Thanks for the note — sounds like you’ve had some adventures (always fun) — and Bravo for the MFA! For me, it’s a challenge to fit it all in, but it’s so worth it. I’m sure you’ll find the same.
I know Covey well (I used to teach leadership and management at the college level, and we used quite a bit of his work in the intro classes, as well as in a wellness class). There are a bunch of cool tools for us, as artists, to use (Covey, Robbins, etc. — shoot, they’re cool tools for everyone!). I believe that artists of any kind need to learn the tools and guard, measure, and mete out our time, in order to protect the craft.
I completely agree with nurturing the spirit, particularly in the face of tsunami time drainers (love your word picture) :).
How do I deal? Lots of ways. As you’ve hinted at in your post, I believe that there are two categories that challenge us: 1) how to deal with making sure that we have inner energy and 2) how to deal with making sure the schedule doesn’t overtake us.
Here are my personal guidelines:
* I’m super protective of my health. Health = energy. I do all the “healthy things” like juicing, clean and lean eating, etc. It’s a lifestyle.
* I prioritize daily, beginning with thinking about daily schedules the night before. That lets my brain process and think through what’s coming, while sleeping. (There are some cool studies on how the brain works at night 🙂
* Though I’ve been a proponent of prayer for years, my newest inner silence time is a short but meaningful meditation time every morning (first), followed by prayer. Very centering. Calming. My motto: Great strength comes from great faith.

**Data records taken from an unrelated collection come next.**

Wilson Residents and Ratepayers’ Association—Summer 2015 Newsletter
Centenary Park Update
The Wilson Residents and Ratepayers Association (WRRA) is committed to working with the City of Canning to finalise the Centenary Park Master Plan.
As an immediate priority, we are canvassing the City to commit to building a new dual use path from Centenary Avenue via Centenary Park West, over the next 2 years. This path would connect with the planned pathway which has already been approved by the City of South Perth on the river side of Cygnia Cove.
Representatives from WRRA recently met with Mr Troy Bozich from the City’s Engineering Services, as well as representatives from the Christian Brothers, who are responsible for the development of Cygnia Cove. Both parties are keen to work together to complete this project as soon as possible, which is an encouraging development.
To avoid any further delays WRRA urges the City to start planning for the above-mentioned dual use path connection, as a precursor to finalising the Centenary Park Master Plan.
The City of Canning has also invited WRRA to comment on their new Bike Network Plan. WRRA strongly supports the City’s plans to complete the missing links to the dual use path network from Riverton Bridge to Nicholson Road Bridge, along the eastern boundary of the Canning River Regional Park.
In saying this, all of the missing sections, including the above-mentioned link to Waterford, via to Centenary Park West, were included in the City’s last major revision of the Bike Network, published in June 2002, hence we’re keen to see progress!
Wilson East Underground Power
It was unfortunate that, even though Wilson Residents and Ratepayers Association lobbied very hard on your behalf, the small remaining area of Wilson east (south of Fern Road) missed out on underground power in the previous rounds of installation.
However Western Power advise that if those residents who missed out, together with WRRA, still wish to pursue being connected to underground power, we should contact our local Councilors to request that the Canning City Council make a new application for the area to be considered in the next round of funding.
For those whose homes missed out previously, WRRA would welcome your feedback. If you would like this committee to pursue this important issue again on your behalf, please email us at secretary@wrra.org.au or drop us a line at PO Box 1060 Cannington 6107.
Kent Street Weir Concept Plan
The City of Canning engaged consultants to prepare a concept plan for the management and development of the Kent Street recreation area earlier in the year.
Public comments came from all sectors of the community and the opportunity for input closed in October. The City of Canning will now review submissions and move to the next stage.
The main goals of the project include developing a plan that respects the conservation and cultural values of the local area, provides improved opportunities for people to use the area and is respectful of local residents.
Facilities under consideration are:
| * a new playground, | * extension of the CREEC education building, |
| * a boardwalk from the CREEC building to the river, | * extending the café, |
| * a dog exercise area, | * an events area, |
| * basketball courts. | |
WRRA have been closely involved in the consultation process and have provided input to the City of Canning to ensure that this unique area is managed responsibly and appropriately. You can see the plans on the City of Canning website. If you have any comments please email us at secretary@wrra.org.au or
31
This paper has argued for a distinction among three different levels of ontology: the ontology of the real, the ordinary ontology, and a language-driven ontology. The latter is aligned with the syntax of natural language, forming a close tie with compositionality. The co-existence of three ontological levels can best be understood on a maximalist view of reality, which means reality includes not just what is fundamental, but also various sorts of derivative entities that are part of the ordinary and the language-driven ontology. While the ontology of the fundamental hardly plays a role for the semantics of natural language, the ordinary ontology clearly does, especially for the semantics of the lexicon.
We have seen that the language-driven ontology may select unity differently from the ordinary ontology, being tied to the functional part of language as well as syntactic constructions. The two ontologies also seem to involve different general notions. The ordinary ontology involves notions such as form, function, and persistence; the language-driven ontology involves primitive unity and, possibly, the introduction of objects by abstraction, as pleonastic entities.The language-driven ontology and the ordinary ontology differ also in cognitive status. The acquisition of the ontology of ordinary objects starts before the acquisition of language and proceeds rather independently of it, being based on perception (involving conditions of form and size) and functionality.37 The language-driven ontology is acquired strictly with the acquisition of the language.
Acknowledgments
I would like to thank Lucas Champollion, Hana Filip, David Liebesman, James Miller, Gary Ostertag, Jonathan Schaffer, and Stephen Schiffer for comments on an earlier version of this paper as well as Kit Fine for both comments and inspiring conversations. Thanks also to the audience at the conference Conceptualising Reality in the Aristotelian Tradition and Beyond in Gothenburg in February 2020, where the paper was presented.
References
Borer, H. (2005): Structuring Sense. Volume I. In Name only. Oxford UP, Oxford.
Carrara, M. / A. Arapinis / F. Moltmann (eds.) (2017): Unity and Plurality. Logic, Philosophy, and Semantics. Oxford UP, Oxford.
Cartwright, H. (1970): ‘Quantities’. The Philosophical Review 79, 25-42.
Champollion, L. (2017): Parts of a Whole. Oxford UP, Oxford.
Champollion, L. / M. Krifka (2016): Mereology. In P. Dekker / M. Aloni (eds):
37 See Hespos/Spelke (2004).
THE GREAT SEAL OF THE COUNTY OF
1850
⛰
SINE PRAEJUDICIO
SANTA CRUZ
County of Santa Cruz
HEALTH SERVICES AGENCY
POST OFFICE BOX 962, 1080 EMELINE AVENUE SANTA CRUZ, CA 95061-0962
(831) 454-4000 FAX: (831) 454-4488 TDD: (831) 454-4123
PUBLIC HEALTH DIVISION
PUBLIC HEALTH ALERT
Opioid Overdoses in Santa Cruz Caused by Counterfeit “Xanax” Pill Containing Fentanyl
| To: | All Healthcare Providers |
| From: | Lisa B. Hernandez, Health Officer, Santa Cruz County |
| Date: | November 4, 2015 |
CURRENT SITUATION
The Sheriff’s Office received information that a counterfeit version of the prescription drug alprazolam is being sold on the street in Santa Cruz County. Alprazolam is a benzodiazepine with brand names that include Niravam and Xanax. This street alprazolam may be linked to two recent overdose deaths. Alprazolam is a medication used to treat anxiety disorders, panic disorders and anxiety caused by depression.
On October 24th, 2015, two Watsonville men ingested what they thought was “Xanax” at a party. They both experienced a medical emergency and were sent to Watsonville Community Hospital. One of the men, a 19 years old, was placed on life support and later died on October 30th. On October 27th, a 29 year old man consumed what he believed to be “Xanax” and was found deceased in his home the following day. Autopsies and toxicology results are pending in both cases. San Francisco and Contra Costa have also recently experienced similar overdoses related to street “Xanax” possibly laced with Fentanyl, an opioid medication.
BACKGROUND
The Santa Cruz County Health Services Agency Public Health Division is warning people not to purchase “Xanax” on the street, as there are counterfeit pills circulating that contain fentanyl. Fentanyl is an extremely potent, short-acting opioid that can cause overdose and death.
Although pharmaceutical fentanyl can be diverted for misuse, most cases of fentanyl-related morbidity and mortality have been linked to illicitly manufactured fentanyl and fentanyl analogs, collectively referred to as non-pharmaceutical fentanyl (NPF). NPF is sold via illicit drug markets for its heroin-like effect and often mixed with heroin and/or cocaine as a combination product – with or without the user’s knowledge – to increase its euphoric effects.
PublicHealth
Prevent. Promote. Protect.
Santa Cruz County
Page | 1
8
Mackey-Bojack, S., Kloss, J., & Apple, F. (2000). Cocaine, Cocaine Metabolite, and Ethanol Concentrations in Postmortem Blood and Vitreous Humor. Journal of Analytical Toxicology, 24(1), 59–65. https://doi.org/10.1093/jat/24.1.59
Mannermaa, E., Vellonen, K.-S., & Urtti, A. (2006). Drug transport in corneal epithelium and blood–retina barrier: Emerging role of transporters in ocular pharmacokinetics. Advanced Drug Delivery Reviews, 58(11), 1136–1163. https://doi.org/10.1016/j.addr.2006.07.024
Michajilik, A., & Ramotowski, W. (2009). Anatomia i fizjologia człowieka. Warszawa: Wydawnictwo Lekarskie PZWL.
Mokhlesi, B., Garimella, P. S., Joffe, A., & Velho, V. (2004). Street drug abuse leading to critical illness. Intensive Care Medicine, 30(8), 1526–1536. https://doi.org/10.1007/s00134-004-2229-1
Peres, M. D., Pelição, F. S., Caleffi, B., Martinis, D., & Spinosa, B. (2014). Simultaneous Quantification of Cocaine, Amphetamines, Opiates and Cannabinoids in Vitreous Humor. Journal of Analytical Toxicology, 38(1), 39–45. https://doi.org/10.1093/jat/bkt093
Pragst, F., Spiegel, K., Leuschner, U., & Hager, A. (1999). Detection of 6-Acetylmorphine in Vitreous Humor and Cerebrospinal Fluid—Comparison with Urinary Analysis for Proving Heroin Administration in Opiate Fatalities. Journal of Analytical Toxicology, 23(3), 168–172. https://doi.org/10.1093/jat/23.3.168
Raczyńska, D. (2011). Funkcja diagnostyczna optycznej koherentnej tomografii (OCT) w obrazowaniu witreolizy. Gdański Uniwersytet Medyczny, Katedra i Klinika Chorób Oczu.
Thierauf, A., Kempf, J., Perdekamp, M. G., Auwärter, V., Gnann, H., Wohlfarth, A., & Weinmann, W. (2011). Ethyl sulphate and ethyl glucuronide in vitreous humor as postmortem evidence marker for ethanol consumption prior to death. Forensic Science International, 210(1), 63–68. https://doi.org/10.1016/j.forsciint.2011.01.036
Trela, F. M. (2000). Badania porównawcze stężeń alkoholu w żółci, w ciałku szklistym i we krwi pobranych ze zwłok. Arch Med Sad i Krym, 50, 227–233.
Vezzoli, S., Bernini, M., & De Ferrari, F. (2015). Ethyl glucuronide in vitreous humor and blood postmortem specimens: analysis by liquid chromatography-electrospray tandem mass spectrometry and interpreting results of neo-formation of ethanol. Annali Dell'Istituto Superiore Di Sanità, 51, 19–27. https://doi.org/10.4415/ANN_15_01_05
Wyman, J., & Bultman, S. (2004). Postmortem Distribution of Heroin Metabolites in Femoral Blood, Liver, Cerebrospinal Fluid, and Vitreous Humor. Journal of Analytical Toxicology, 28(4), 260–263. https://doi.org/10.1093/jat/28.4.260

* You’ll like this one: Often, to renew, I paint. Check out “Celtwynd” on Etsy :). Though painting has been for myself for years, I was encouraged to open the site, as well as putting paintings in local coffee shops. Very fun to return to my roots of physical art. And it’s great how certain things (like painting) actually feed us, not drain us (it makes my writing time more productive).
* Finally, I have a tight but manageable schedule. Yes, there’s margin in the schedule (see Richard Swenson’s book, Margin). But, for the most part, I know what I’m doing when. Scheduling writing time is an absolute must. Then scheduling “homework” in the MFA is in there…and scheduling work…and even scheduling time with kids. I look forward to a day when the schedule is not as guided, but for now, it works.
Whoa. This turned into a post. (ha)
I appreciate your questions and would love to hear back on what you do, as well. After all, we’re in this together.
Oh, and PS. I love your work and encourage anyone reading this to check out Anthony’s site and blog. Though I’m nowhere near your level of skill, Anthony, lest you think I’m a complete hack in visual art, the Celtwynd shop is only for the freeing abstract part of what I do, opening myself up to story. (Creativity breeds creativity, I say.) I’m actually classically trained, and my pencil work (not on the site) is realism. So, hey. Take the pages with a a shaker of salt, lol. Again, love your work.